Die größten Süßwasserreserven der Welt
Die Folgen sind verheerend: Schmelzen Gletscher, gehe auch ihre Funktion als Wasserspeicher verloren: „Diese Eisflächen sind die größten Süßwasserreserven des Planeten“, sagte Boyer. Schon Anfang des Monats hatte der Weltklimarat IPCC in einem Sonderbericht festgestellt, dass der weltweite Temperaturanstieg über den Landflächen im Vergleich zur vorindustriellen Zeit bereits bei 1,53 Grad liegt.
Island habe seit den 1990er Jahren bereits mehr als zehn Prozent seiner gesamten Gletschermasse verloren, hatte die Direktorin des Alfred-Wegener-Instituts für Polar- und Meeresforschung, Antje Boetius, im Juni gesagt, als sie Bundespräsident Frank-Walter Steinmeier zu einem Staatsbesuch nach Island begleitete.
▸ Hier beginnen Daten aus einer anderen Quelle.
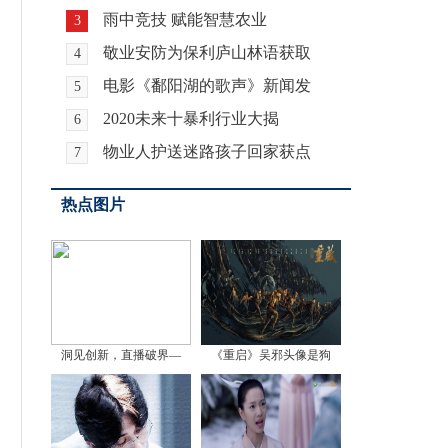
雨中竞技 赋能智慧农业
3
敬业安防为保利庐山林语获取
4
电影《鄱阳湖的歌声》新闻发
5
2020未来十暴利行业大揭
6
物业人护送迷路孩子回家获点
7
热点图片
洞见创新，直播破界—
《重启》吴邪头像是狗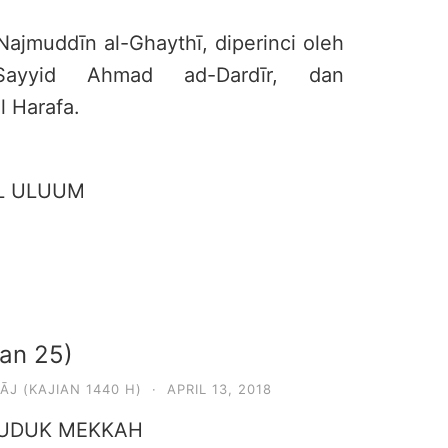
 Najmuddīn al-Ghaythī, diperinci oleh
-Sayyid Ahmad ad-Dardīr, dan
l Harafa.
L ULUUM
ian 25)
ĀJ (KAJIAN 1440 H)
·
APRIL 13, 2018
DUDUK MEKKAH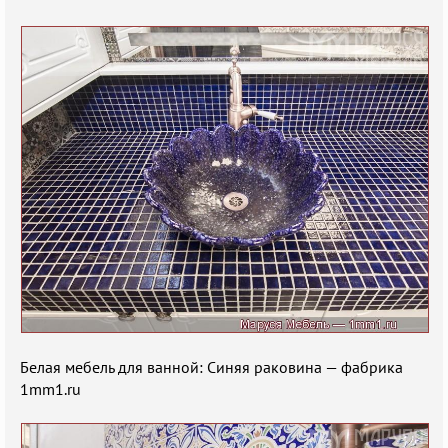
Белая мебель для ванной: Синяя раковина — фабрика
1mm1.ru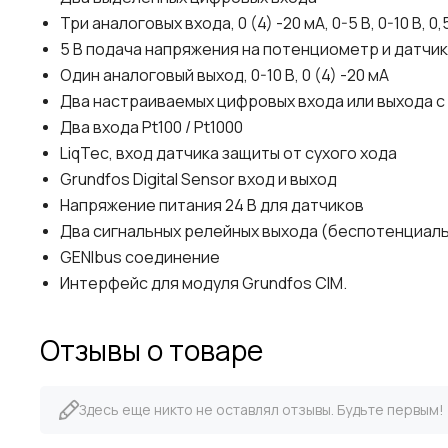
Три аналоговых входа, 0 (4) -20 мА, 0-5 В, 0-10 В, 0,5
5 В подача напряжения на потенциометр и датчик
Один аналоговый выход, 0-10 В, 0 (4) -20 мА
Два настраиваемых цифровых входа или выхода 
Два входа Pt100 / Pt1000
LiqTec, вход датчика защиты от сухого хода
Grundfos Digital Sensor вход и выход
Напряжение питания 24 В для датчиков
Два сигнальных релейных выхода (беспотенциал
GENIbus соединение
Интерфейс для модуля Grundfos CIM.
Отзывы о товаре
Здесь еще никто не оставлял отзывы. Будьте первым!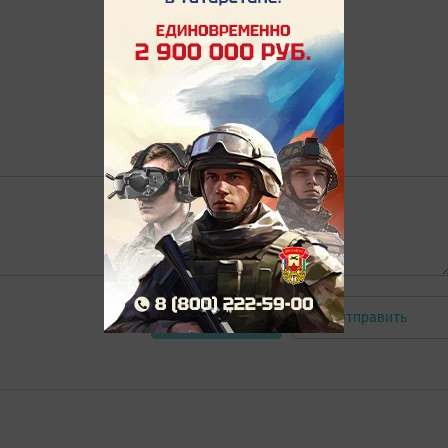
Отправить
Авторизоваться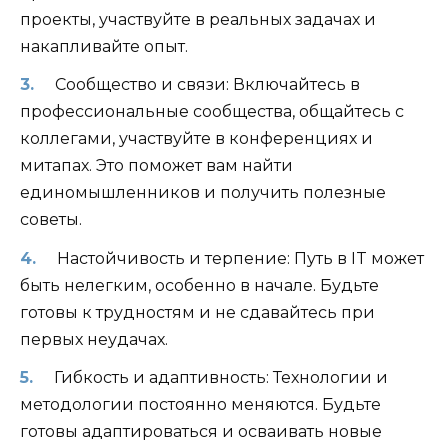
проекты, участвуйте в реальных задачах и
накапливайте опыт.
Сообщество и связи: Включайтесь в
профессиональные сообщества, общайтесь с
коллегами, участвуйте в конференциях и
митапах. Это поможет вам найти
единомышленников и получить полезные
советы.
Настойчивость и терпение: Путь в IT может
быть нелегким, особенно в начале. Будьте
готовы к трудностям и не сдавайтесь при
первых неудачах.
Гибкость и адаптивность: Технологии и
методологии постоянно меняются. Будьте
готовы адаптироваться и осваивать новые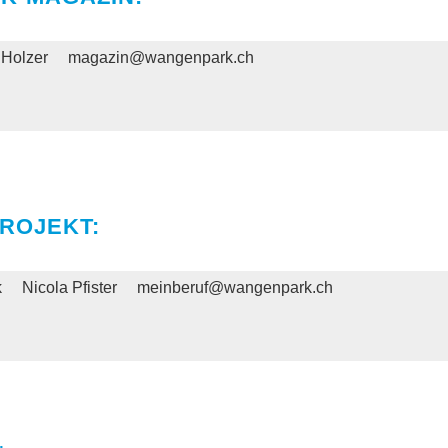
 Holzer
magazin@wangenpark.ch
ROJEKT:
k
Nicola Pfister
meinberuf@wangenpark.ch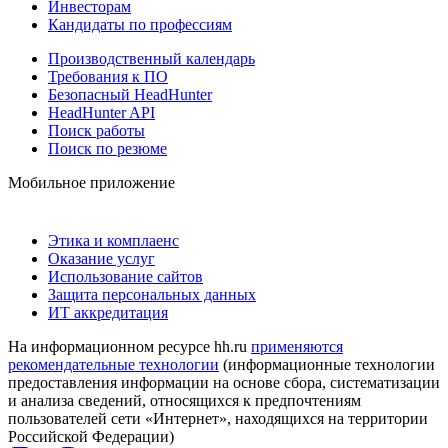
Инвесторам
Кандидаты по профессиям
Производственный календарь
Требования к ПО
Безопасный HeadHunter
HeadHunter API
Поиск работы
Поиск по резюме
Мобильное приложение
Этика и комплаенс
Оказание услуг
Использование сайтов
Защита персональных данных
ИТ аккредитация
На информационном ресурсе hh.ru
применяются
рекомендательные технологии
(информационные технологии
предоставления информации на основе сбора, систематизации
и анализа сведений, относящихся к предпочтениям
пользователей сети «Интернет», находящихся на территории
Российской Федерации)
Die Schmelze auf Island lässt den Meeresspiegel steigen
„Die Gletscherschmelze erhöht den Meeresspiegel ungemein“, warnte Boetius. Allein das bisherige Schmelzen der isländischen Gletscher habe den Meeresspiegel weltweit um einen Millimeter ansteigen lassen. Das erscheint wenig. Doch Boetius hat einen anschaulichen Vergleich: „Wenn alle Menschen der Welt gleichzeitig ins Meer springen, dann steigt der Spiegel nicht einmal um einen Millimeter.“
Das Klima soll auch Thema bei einem Besuch von Bundeskanzlerin Angela Merkel (CDU) auf Island sein. Am Dienstag ist ein Arbeitsmittagessen mit den Regierungschefs der nordischen Länder Dänemark, Finnland, Island, Norwegen und Schweden geplant. Am frühen Montagabend wollte sich Merkel bereits mit Islands Regierungschefin Katrín Jakobsdóttir treffen. Beide Frauen werden auch über den „Ok“ sprechen – den Vulkan, auf dessen Haupt einmal ein Gletscher thronte.